Les fils de Bélial
s’étaient figés dans une espèce de respect dû à la double beauté d’une femme et d’une musique (435) .
Les instruments puissants et souples distillaient un air connu de Serrano. Attentif, le front dans ses paumes et les coudes sur la table, près du cruchon et des gobelets que la servante venait de déposer presque furtivement, il écoutait ou mieux : il laissait la musique le pénétrer. Déjà, Francisca s’animait. Déjà, elle exprimait par des figures et les formes fugitives de son corps tantôt caressé, tantôt flagellé, tout un monde inconnu de Tristan. Un monde qui échappait à la parole mais qui parlait aux nerfs, aux entrailles, aux sens. Déjà, le génie s’éveillait en elle avec cette toute-puissance naïve, instinctive et cependant calculée qu’il avait parfois décelée dans le foisonnement des figures de pierre aux tympans de Vézelay ou de Notre-Dame. Elle trouvait les gestes ou mieux encore, les formules qui révélaient des images d’amour, de joie, de violence. Bien que son abandon fût différent de celui qu’il avait connu sur sa couche, il reconnaissait dans ses mouvements et ses appels du pied cette ferveur sauvage qui différait d’une nature vouée à l’indolence et à la volupté avec autant d’inconciliation que la glace et le feu, le tigre et l’agneau. Une flamme insensée s’allumait et s’éteignait dans ses hanches.
– Elle danse bien, dit Serrano, rêveur. Elle est… comment dire serior ? La fierté de notre peuple… Ce qu’elle nous offre est un paso castillan.
Droite, la tête de profil sur le corps de face, Francisca évoluait sur place. Lorsqu’elle tournait, sa tête ne cessait de se présenter de profil, attitude noble qui rompait entre elle et l’assemblée le lien du regard et, séparant ainsi du public, la hissait à une distance infinie de celui-ci, dans un autre monde connu d’elle seule ! Tristan ne pouvait qu’admirer les mouvements de ces bras dont il connaissait la pulpe et le goût, et cette taille dont la souplesse inlassable semblait être un héritage des Maures et de leurs danses licencieuses. Le pas se développait par saccades brèves, impérieuses, et chaque courte avancée s’achevait par un coup de pied pour demeurer en pose. C’était d’une rudesse sèche et lascive, d’une beauté suprême, impudente, et Serrano plus subjugué que ne l’était Tristan occupé à voir une autre femme dans les plis souples de la robe, murmura dans un soupir émerveillé :
– Elle rejoint en dansant les esprits de la terre !

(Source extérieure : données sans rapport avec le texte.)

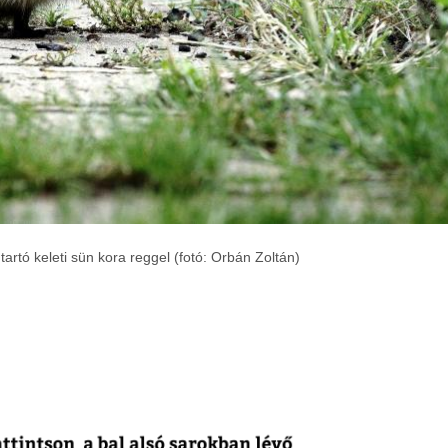
tó keleti sün kora reggel (fotó: Orbán Zoltán)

La musique prit de l’ampleur et le trouvère ne parut guère étonné quand la foule, tout en battant des mains, se fut mise à chanter pour s’interrompre afin qu’une voix, une seule, ensorcelât les buveurs.
– C’est une sacta, señor : un cri arraché au cœur.

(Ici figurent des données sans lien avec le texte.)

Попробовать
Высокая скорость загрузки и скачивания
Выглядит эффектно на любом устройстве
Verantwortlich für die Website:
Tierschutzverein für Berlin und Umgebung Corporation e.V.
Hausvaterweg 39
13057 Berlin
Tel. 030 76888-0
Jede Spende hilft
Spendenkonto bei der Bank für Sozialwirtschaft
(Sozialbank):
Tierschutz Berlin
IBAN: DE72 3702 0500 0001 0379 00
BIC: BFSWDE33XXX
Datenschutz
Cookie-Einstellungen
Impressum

Le chanteur demeurait dans l’ombre. Sa voix montait, planait, ardente, montait encore, soulevant Francisca dans ses volutes énamourées, puis s’incurvait de loin en loin, en même temps que le corps flexible de la danseuse. On ne savait qui des deux incitait l’autre au chant ou au mouvement. Une pause les sépara et la voix repartit d’un coup d’aile puis cessa pour moduler, à la façon des Maures, une plainte dont la mélancolie parut briser la jeune Sévillane.
Tristan ne voyait qu’elle. Une sueur subtile illuminait ses joues. Ses traits s’étaient tirés. Elle cambrait son buste en arrière comme sous la volonté d’une étreinte d’homme, le regard extatique, un oblique sourire aux lèvres. Il semblait qu’il y eût des larmes dans ses longs cils.
Elle danse aussi bien des bras que des pieds. Elle a sucé la sacta au sein de sa mère… Buvons à sa santé !
Le manzanilla tiède parut à Tristan plus poisseux que d’ordinaire. Quand il reposa son gobelet, Francisca s’en était allée. Un silence frémissant, chargé d’attente et traversé par les piétinements des servantes, succéda au chant de l’inconnu.
Tristan se leva pour partir. Il en avait assez vu et suffisamment éprouvé. Jamais il ne s’était senti aussi différent de ces Andalous qui faisaient de l’existence une tragédie dont le seul remède semblait être un composé de chant et de danse. Francisca portait ce mal en son cœur. Leurs amours, s’il les poursuivait, subiraient cette sorte de mésaise. Or, du mésaise, il en éprouvait tant, déjà, dans le sillage de Guesclin, qu’il se refusait à en subir davantage.